**EXERCISE:** According to the OpenGIS page text below, why did Space Imaging, SPOT Image, TRIFID, and NIMA respond to the OpenGIS Imagery RFI? Answer in one to three sentences.

**PAGE TEXT:**
|---|

Much of the momentum for the OpenGIS project comes from a need to share geographic information more effectively and to improve the efficiency of communication between individuals and organizations who not only store and manipulate geographic information in different ways on different computer systems, but who think and talk about and visualize geography in very different ways. Undertaking to establish effective data communications within a well defined technical context poses a reasonably limited problem. Undertaking to establish means for sharing information with little or no loss across the technical and human barriers that exist within and among diverse human groups and institutions poses a problem of much greater scope. OGIS must ultimately help solve both the technical and the larger human problem.

The OGC Technical Committee has devised a Geographic Information Communities model to address this problem that provides a framework that uses OpenGIS technologies to dissolve many of the barriers that prevent sharing of digital spatial data and spatial processing services. Some barriers, of course, cannot be overcome by technology. But when semantic translators and other methods become widely used, Geographic Information Communities will be able to see clearly what they might do at the organizational level to overcome such barriers and make their spatial information systems more interoperable with those of other Geographic Information Communities.

Progress Continues Toward Open Geoprocessing

In January, OGC announced that it had received excellent responses to its Requests for Information (RFIs) which are part of the OpenGIS Interoperability Specification effort. The RFIs cover geographic information catalog services and imagery.

Seven organizations submitted information in response to the OpenGIS Catalog Services RFI. These submissions suggest requirements to include in an RFP for standard mechanisms for geographic information in a networked environment of heterogeneous spatial databases. Among the submitters were the ISO (International Standards Organization) Cataloguing Project Team, the US Federal Geographic Data Committee, the US Department of Defense's National Imagery and Mapping Agency, and the Committee on Earth Observation Satellites.

Space Imaging (Thornton, CO), SPOT Image (Reston, VA), TRIFID (St. Louis, MO), and the US DoD National Imagery and Mapping Agency (NIMA) responded to OGC's OpenGIS Imagery RFI to ensure completeness of the imagery parts of an RFP for specifications that will define coverages that include images (such as satellite images) and certain maps (such as digital elevation maps) where each point has a distinct value.

David Schell, president of OGC, said, "Geospatial catalog services will work underneath applications that are as easy to use as a Web browser, and the OpenGIS Project's work with coverages will enable all types of geospatial data to be queried with the same user-friendly tools. Our members are dealing with very sophisticated technologies, but they have their eyes on the non-expert user."

Late in 1996, geographic information system (GIS) vendors cooperated to submit proposed OpenGIS Specifications in response to OGC's first Request for Proposals (RFP) which addresses "simple geometry," (points, lines, and areas) and attributes (such as soil type). Compliant products expected later this year will be able to respond to each others' spatial queries.

|---|

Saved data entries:
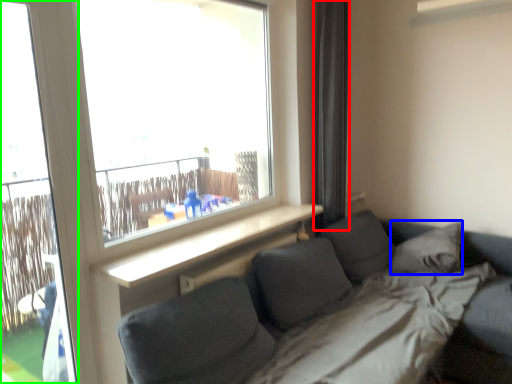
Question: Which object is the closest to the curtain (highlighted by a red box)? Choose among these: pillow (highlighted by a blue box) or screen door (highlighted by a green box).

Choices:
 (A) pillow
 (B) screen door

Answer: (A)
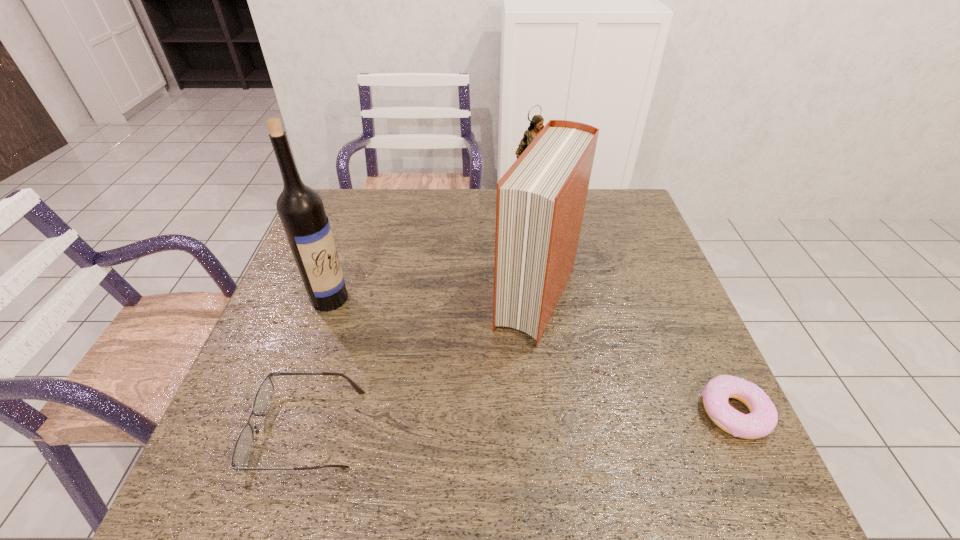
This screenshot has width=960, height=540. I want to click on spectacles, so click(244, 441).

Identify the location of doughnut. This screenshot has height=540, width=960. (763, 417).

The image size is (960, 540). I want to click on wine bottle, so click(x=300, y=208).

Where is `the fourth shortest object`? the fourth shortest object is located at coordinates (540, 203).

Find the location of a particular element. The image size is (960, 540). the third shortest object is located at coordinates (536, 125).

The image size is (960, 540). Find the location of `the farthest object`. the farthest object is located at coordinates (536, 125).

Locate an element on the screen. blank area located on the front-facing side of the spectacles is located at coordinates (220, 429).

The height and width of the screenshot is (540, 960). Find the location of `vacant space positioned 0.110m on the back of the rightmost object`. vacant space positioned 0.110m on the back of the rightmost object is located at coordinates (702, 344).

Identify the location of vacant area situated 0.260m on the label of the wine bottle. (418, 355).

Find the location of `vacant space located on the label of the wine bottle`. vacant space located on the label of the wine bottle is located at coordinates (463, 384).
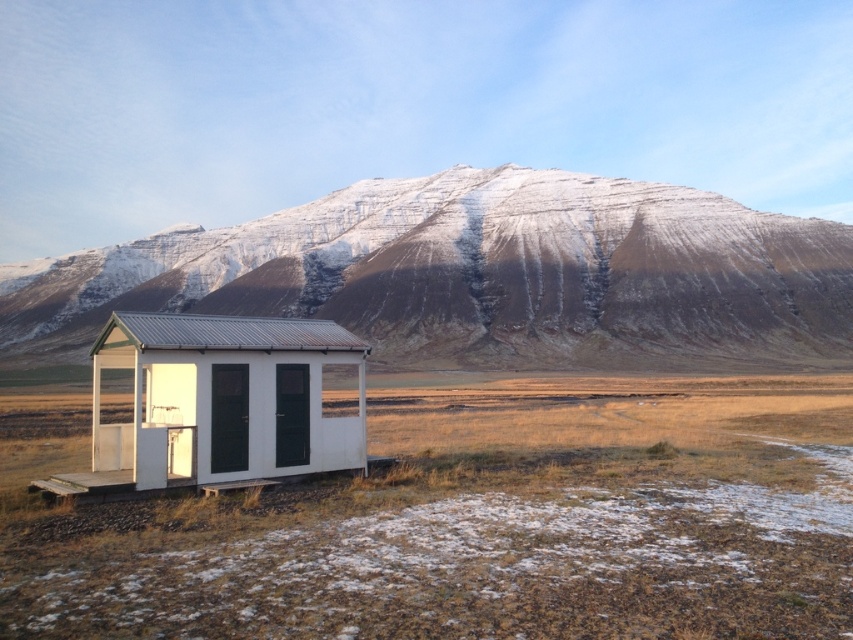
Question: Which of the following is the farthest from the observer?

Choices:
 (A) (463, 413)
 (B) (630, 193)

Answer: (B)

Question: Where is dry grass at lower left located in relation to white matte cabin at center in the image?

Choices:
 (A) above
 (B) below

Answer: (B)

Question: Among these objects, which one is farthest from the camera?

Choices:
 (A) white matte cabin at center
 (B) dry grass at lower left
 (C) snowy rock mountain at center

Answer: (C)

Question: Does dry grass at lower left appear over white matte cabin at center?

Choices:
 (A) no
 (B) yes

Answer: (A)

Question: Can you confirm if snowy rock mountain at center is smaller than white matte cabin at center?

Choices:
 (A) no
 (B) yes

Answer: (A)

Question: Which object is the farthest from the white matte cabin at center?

|---|

**TASK OUTPUT:** They responded to ensure completeness of the imagery parts of an RFP for specifications that will define coverages. These coverages include images, such as satellite images, and certain maps, such as digital elevation maps, where each point has a distinct value.